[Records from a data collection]
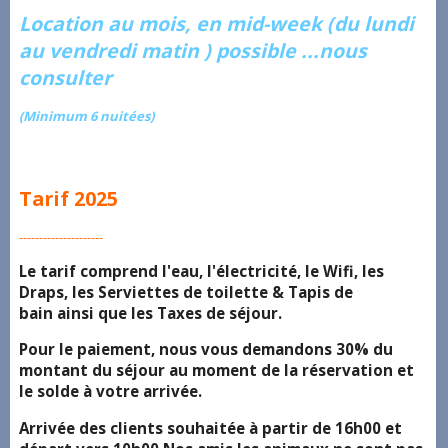
Location au mois, en mid-week (du lundi
au vendredi matin ) possible ...nous
consulter
(Minimum 6 nuitées)
Tarif 2025
---------------------
Le tarif comprend l'eau, l'électricité, le Wifi, les
Draps, les Serviettes de toilette & Tapis de
bain ainsi que les Taxes de séjour.
Pour le paiement, nous vous demandons 30% du
montant du séjour au moment de la réservation et
le solde à votre arrivée.
Arrivée des clients souhaitée à partir de 16h00 et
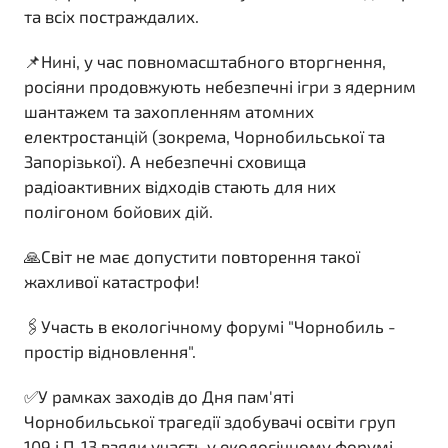
та всіх постраждалих.
📌Нині, у час повномасштабного вторгнення,
росіяни продовжують небезпечні ігри з ядерним
шантажем та захопленням атомних
електростанцій (зокрема, Чорнобильської та
Запорізької). А небезпечні сховища
радіоактивних відходів стають для них
полігоном бойових дій.
🙏Світ не має допустити повторення такої
жахливої катастрофи!
🖇️Участь в екологічному форумі "Чорнобиль -
простір відновлення".
✅У рамках заходів до Дня пам'яті
Чорнобильської трагедії здобувачі освіти груп
109 і П-13 взяли участь у екологічному форумі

-- PROBLEM --
Revise the lines of the records starting at the line that contains "та всіх постраждалих." and ending at the line that contains "Запорізької). А небезпечні сховища", replacing "росіяни" with "окупанти" and leaving everything else unchanged.

-- RESPONSE --
та всіх постраждалих.
📌Нині, у час повномасштабного вторгнення,
окупанти продовжують небезпечні ігри з ядерним
шантажем та захопленням атомних
електростанцій (зокрема, Чорнобильської та
Запорізької). А небезпечні сховища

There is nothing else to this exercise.